Parameters:	user_id (str) – Identifier to uniquely locate the users files. Can be set to “common” if the files can be shared between users file_id (str) – ID of the file. This is the value returned when a file is loaded into the DMP or is the _id for a given file when the files have been retrieved. key (str) – Unique key for the identification of the extra meta data to be removed
Returns:	This is an id for that file within the system and can be used for tracing this file and where it is used and where it has come from.
Return type:	str

set_file(user_id, file_path, path_type, file_type=u'', size=0, parent_dir=u'', data_type=u'', taxon_id=u'', compressed=None, source_id=None, meta_data=None, **kwargs)[source]¶

Adds a file to the data management API.

Parameters:	user_id (str) – Identifier to uniquely locate the users files. Can be set to “common” if the files can be shared between users file_path (str) – Location of the file in the file system path_type (str) – parent_dir (str) – _id of the parent directory file_type (str) – File format (see validate_file) size (int) – File size in bytes data_type (str) – The type of information in the file (RNA-seq, ChIP-seq, etc) taxon_id (int) – Taxon ID that the species that the file has been derived from compressed (str) – Type of compression (None, gzip, zip) source_id (list) – List of IDs of files that were processed to generate this file meta_data (dict) – Dictionary object containing the extra data related to the generation of the file or describing the way it was processed assembly : string Dependent paramenter. If the sequence has been aligned at some point during the production of this file then the assembly must be recorded.
Returns:	This is an id for that file within the system and can be used for tracing this file and where it is used and where it has come from.
Return type:	str

Example

from dmp import dmp
da = dmp()
unique_file_id = da.set_file(
    'user1', '/tmp/example_file.fastq', 'fastq', 'RNA-seq', 9606, None)

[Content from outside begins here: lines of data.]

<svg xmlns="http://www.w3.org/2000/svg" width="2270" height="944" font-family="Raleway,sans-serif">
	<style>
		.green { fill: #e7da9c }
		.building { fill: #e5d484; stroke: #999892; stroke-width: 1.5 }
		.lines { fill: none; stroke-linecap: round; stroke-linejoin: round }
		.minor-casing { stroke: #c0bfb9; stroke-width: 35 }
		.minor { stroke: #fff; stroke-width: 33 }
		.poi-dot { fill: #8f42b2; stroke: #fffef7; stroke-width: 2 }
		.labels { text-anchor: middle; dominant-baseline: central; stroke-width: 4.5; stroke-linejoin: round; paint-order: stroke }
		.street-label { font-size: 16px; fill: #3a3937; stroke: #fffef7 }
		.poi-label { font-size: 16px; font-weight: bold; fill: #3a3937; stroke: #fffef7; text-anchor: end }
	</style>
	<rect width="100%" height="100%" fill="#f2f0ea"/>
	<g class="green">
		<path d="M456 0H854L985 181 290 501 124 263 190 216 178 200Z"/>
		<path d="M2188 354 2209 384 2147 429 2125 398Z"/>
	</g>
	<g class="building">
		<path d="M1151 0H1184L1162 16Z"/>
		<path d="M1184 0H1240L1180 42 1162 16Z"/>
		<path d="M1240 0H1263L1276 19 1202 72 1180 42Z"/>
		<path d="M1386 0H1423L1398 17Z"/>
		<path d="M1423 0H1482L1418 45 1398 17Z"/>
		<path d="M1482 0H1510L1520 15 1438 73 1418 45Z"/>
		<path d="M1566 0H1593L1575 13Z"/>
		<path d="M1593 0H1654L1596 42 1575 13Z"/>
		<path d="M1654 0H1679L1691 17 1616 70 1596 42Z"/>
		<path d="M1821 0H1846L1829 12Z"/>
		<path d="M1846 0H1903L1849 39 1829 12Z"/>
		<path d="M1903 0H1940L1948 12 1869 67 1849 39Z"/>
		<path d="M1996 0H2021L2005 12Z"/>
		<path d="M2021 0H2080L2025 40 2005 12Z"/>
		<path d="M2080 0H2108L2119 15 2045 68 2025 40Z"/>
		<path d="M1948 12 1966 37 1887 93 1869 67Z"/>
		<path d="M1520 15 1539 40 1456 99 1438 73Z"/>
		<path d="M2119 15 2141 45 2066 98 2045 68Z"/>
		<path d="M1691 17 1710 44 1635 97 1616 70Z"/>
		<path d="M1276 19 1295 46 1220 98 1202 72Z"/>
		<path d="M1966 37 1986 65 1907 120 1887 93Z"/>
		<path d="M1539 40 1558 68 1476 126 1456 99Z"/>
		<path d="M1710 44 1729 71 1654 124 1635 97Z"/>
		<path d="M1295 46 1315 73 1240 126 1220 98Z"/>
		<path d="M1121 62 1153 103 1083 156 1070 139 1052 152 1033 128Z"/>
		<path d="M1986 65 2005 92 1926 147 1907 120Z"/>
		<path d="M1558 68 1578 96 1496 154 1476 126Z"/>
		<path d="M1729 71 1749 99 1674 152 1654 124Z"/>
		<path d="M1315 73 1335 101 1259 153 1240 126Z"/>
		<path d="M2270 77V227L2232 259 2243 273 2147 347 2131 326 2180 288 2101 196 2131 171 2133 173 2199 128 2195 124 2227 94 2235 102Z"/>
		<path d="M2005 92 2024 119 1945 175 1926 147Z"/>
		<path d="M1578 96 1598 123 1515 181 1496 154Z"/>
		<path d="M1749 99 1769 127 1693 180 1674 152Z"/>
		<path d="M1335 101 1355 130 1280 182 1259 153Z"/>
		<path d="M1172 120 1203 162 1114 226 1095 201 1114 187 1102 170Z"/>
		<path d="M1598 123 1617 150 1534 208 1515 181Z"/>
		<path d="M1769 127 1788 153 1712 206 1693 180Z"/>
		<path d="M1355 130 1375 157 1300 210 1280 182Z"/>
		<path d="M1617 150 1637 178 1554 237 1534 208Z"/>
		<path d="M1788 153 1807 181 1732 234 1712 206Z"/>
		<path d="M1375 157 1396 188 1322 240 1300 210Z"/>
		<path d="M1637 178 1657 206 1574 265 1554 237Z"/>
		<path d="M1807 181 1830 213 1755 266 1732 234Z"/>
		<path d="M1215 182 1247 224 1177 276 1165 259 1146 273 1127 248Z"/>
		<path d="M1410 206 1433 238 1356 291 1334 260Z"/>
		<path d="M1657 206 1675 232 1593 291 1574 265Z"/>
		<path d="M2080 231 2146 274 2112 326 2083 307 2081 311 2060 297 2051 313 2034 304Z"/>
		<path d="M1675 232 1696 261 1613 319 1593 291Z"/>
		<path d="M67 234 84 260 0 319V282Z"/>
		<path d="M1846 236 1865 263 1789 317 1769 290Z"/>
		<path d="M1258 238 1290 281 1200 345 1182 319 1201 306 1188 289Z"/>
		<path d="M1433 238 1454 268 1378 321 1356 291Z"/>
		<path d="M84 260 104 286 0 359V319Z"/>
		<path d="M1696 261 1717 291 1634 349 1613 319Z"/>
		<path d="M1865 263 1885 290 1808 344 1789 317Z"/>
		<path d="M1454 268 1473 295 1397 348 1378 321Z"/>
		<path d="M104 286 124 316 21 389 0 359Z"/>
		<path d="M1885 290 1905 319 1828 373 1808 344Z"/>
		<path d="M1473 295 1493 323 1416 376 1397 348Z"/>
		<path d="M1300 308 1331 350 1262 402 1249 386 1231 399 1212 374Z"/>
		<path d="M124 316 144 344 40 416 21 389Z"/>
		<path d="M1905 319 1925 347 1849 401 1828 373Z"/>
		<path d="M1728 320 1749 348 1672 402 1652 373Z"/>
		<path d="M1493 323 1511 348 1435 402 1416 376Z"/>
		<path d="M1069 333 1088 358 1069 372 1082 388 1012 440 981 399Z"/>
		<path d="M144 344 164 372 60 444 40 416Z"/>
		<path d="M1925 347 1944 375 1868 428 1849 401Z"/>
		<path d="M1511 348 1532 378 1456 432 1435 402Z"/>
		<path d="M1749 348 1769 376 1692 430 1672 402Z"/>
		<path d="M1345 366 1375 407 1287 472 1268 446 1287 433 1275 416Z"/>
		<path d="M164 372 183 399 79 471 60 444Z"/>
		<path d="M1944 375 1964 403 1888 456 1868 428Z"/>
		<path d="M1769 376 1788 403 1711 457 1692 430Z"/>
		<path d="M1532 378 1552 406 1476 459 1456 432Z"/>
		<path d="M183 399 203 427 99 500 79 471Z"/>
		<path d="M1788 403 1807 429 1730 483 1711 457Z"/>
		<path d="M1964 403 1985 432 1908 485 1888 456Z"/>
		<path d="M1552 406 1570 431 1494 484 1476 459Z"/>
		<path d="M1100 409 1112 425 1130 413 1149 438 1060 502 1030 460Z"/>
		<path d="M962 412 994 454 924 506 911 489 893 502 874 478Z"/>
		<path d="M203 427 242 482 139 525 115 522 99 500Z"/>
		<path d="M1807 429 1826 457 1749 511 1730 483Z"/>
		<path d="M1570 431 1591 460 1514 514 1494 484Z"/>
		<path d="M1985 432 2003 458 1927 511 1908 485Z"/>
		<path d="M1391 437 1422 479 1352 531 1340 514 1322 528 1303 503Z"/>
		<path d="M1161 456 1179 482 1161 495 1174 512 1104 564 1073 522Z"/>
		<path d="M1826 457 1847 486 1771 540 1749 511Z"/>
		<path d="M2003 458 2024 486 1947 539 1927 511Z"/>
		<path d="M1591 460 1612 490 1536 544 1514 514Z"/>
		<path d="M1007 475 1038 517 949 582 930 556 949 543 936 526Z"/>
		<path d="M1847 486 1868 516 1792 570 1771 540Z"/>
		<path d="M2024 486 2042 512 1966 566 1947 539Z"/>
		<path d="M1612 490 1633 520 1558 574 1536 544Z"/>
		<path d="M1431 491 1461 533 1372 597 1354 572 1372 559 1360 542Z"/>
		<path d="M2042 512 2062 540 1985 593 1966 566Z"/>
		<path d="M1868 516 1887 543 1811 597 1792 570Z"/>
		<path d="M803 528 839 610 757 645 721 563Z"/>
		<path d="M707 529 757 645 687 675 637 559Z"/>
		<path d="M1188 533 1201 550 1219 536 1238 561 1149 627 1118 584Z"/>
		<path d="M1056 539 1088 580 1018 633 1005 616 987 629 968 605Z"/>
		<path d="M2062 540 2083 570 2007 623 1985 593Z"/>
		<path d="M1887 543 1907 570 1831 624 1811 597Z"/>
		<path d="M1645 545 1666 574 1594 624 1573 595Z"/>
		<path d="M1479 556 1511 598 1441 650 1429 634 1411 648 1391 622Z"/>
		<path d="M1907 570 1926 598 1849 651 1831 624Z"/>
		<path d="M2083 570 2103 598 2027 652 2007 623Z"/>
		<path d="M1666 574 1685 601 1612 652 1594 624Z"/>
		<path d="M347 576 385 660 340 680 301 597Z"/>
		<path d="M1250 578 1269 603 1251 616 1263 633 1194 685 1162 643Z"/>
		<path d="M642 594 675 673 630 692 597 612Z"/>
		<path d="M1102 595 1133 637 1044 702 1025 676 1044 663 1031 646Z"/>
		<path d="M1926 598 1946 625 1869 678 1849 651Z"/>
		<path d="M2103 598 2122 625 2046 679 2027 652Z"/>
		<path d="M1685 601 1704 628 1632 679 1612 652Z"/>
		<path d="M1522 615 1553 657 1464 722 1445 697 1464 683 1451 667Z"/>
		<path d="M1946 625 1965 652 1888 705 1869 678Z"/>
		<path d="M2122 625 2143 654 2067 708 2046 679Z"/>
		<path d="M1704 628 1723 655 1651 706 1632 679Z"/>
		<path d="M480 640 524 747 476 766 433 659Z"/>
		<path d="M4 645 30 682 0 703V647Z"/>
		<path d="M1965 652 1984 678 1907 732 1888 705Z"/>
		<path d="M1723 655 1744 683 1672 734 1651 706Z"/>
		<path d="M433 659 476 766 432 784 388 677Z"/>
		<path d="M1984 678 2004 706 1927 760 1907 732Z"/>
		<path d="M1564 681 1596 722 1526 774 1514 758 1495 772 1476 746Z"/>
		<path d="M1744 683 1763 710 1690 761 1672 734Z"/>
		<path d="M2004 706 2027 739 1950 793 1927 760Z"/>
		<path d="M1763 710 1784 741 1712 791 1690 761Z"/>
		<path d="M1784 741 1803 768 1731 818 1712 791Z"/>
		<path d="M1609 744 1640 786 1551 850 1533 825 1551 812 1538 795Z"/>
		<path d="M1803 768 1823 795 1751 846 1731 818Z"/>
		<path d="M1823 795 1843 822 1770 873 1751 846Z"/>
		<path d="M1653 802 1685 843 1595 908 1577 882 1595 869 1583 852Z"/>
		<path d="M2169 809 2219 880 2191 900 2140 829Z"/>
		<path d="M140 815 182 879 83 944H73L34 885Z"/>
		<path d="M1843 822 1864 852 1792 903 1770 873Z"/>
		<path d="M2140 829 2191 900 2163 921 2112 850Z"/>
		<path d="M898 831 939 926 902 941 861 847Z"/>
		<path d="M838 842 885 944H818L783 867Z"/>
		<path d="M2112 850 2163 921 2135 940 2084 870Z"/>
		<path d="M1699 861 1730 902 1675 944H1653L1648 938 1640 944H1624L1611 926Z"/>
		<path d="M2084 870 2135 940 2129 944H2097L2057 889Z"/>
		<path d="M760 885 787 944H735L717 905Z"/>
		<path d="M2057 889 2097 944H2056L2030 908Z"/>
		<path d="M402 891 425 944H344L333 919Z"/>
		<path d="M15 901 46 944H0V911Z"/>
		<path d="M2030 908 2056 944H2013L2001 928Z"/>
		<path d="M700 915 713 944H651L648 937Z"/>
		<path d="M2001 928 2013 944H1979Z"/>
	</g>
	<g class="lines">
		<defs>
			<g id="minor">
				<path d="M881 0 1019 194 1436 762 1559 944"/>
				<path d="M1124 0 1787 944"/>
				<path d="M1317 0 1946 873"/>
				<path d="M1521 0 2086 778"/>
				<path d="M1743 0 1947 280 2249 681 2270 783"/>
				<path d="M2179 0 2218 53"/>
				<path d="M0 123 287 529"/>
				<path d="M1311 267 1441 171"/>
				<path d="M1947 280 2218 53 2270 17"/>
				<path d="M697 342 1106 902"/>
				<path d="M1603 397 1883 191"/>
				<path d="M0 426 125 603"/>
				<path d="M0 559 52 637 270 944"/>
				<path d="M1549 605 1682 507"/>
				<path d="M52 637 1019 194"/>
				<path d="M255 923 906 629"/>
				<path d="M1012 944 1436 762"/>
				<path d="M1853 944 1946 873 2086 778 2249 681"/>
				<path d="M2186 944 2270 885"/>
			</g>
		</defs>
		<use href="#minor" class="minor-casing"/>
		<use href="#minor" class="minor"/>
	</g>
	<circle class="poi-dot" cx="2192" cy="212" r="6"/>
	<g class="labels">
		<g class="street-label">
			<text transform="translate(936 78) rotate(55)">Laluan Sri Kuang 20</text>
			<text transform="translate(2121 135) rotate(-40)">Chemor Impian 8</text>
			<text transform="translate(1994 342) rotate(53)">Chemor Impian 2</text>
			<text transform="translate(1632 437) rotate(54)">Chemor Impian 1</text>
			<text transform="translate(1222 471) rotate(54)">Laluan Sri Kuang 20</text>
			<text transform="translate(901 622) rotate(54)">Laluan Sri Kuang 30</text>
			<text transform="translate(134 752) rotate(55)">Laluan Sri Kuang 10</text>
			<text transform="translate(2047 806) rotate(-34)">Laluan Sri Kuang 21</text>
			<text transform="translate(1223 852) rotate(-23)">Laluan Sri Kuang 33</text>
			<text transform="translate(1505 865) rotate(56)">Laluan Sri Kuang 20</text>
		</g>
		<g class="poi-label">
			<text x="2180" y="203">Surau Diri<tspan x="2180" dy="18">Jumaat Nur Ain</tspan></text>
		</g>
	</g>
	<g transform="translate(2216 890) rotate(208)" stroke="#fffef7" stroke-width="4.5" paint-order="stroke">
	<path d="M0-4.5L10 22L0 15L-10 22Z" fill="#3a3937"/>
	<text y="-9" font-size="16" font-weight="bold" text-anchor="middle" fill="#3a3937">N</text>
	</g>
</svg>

If there is a processed result of 1 or more files then these can be specified using the file_id:

>>> da.set_file(
    'user1', '/tmp/example_file.fastq', 'fastq', 'RNA-seq', 9606, None,
    source_id=[1, 2])

Meta data about the file can also be included to provide extra information about the file, origins or how it was generated:

>>> da.set_file('user1', '/tmp/example_file.fastq', 'fastq', 'RNA-seq',
    9606, None, meta_data={'assembly' : 'GCA_0000nnnn',
    'downloaded_from' : 'http://www.', })

static validate_file(entry)[source]¶

Validate that the required meta data for a given entry is present. If there is missing data then a ValueError excepetion is raised. This function checks that all required paths are defined and that when various selections are made then the correct matching data is also present

Parameters:

entry (dict) –

user_id : str: Identifier to uniquely locate the users files. Can be set to “common” if the files can be shared between users
file_path : str: Location of the file in the file system
path_type : str: File or folder
file_type : str: File format (“amb”, “ann”, “bam”, “bb”, “bed”, “bt2”, “bw”, “bwt”, “cpt”, “csv”, “dcd”, “fa”, “fasta”, “fastq”, “gem”, “gff3”, “gz”, “hdf5”, “json”, ‘lif’, “pac”, “pdb”, “pdf”, “png”, “prmtop”, “sa”, “tbi”, “tif”, “tpr”, “trj”, “tsv”, “txt”, “wig”)
size : int: Size of the file in bytes
data_type : str: The type of information in the file (RNA-seq, ChIP-seq, etc)
taxon_id : int: Taxon ID that the species that the file has been derived from
compressed : str: Type of compression (None, gzip, zip)
source_id : list: List of IDs of files that were processed to generate this file
meta_data : dict: Dictionary object containing the extra data related to the generation of the file or describing the way it was processed assembly : string

Returns:

bool – Returns True if there are no errors with the entry
If there are issues with the entry then a ValueError is raised.